Govt considering abrogation of AMERI power deal
| Updated Nov 01, 2017 at 3:14pm
Minister of Energy, Boakye Agyarko.
The Minister of Energy, Boakye Agyarko, has hinted that the government is considering abrogating the $510 million AMERI power deal because it is not in the interest of the country.
At the Mines and Energy Committee of Parliament in Accra on Tuesday, he said the country stood to benefit more from the abrogation of the contract.
Mr Agyarko said under the contract, both parties could agree to set the agreement aside for renegotiation and they also could push the case for annulment based on the establishment of fraud, malfeasance or any untoward behaviour.
Besides, he said, a party could also push for an abrogation that would incur some liabilities.
"We are examining all of these in terms of the financial implications. It may well be, given the situation as we find it; we may be better off abrogating the contract than letting it run.
"We will run the numbers and make the financial decision based on that," he said.
The AMERI deal was signed as an emergency power agreement in February 2015, between the government represented by the Minister of Power and AMERI Energy, to ameliorate the country’s power challenges at the time.
A report of the committee set up by the current government and led by a private legal practitioner, Mr Phillip Addison, to investigate the deal, disclosed that it found technical and financial lapses in the contract.
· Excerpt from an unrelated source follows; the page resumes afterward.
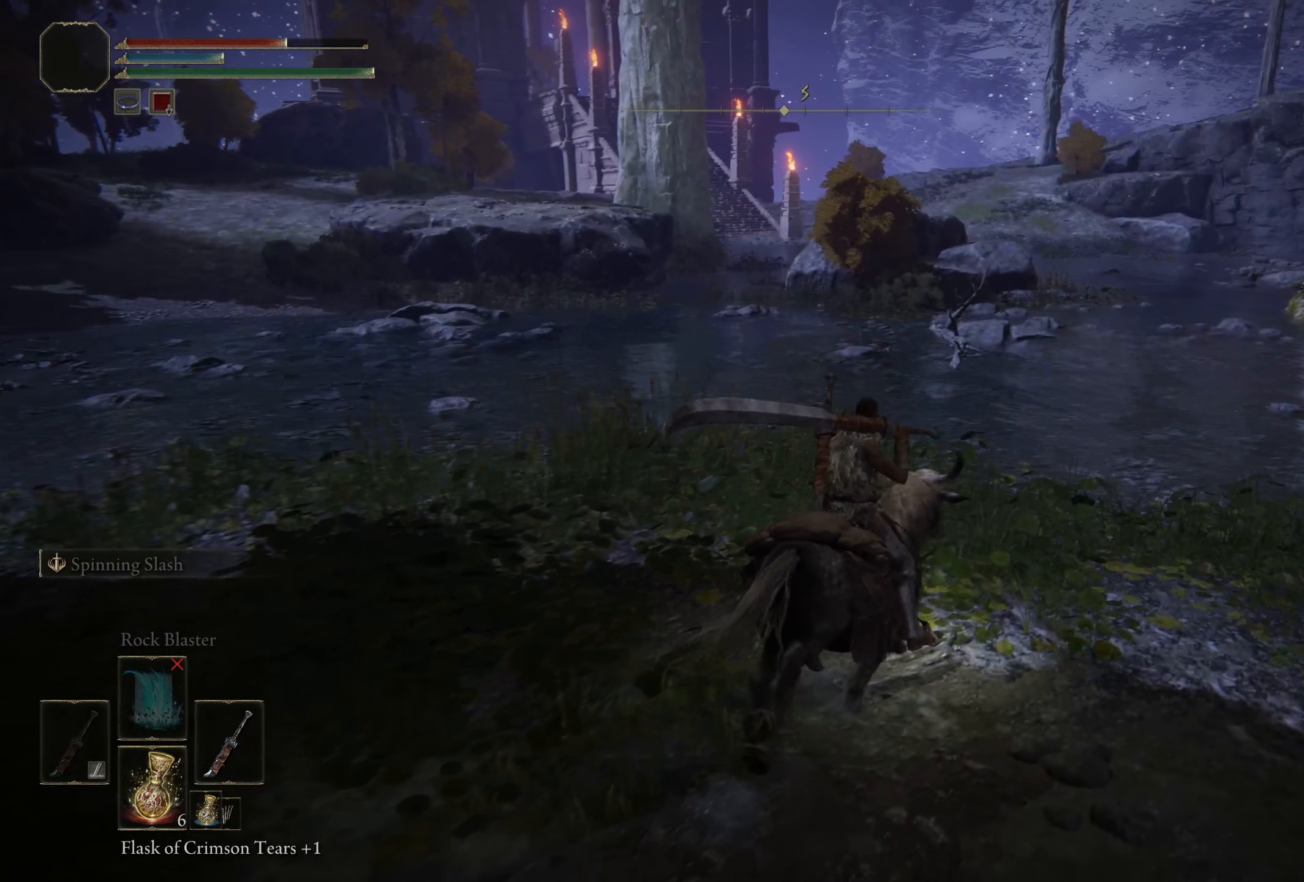
{"buttons": [], "left_stick": "up", "right_stick": "left", "events": [[217, "right_stick", "left"], [300, "left_stick", "up"]]}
Thereafter, the Member of Parliament for Adansi-Asokwa, K. T. Hammond, moved an urgent motion for Parliament to rescind its decision to approve the AMERI power deal for gross misrepresentation.
Mr Hammond wants Parliament to rescind its decision to approve the Build, Own, Operate and Transfer Agreement between the government and the Africa and Middle East Resources Investment Group (AMERI Energy) for the installation of 10 GE TM2, 500 aero derivative gas turbines, operate, maintain, transfer and provision of support services that the House took on March 20, 2015, for reasons of gross misrepresentation.
The Speaker of Parliament, Professor Aaron Mike Oquaye, referred the issue to the Committee on Mines and Energy for consideration and report.
Mr Hammond was before the committee and accused AMERI Energy of gross misrepresentation and unjustifiably 'pocketing' $150 million from the power deal with the government.
The former Minister of Power, Dr. Kwabena Donkor, and the AMERI Energy executives also appeared before the committee and defended the power agreement with the government, saying it was the best deal for Ghana considering the country's energy crisis at the time.
He said due diligence was done before signing the agreement and denied the suggestion that the deal was fraudulent.
The CEO of AMERI Energy, Maher Al Alili Ameri, issued a press statement insisting that the power deal had increased the country's energy generation and almost eliminated the regular power outages.
The company was of the view that the $510m price for a 230megawatts power plant it supplied to Ghana was not over-priced as claimed by Mr. Hammond.
Mr. Agyarko said the AMERI Energy met with the new government immediately after the elections.
He said the government gathered from AMERI that their main interest was industrialisation and agriculture and that the power deal was just an addition.
He said the two parties had only verbal communications.
Mr Agyarko said it was when the communication became hostile that formal communication started between the government and AMERI.
Mr. Agyarko said comparatively the Sogni Asogli plant was more efficient than the Ameri plant.
For instance, he said, AMERI operated 10 units open single cycle while Sogni Asogli used closed and combined 10- unit plants, which were more efficient.
Besides, he said, AMERI used higher heat rate than Asogli, which made the Asogli plant better.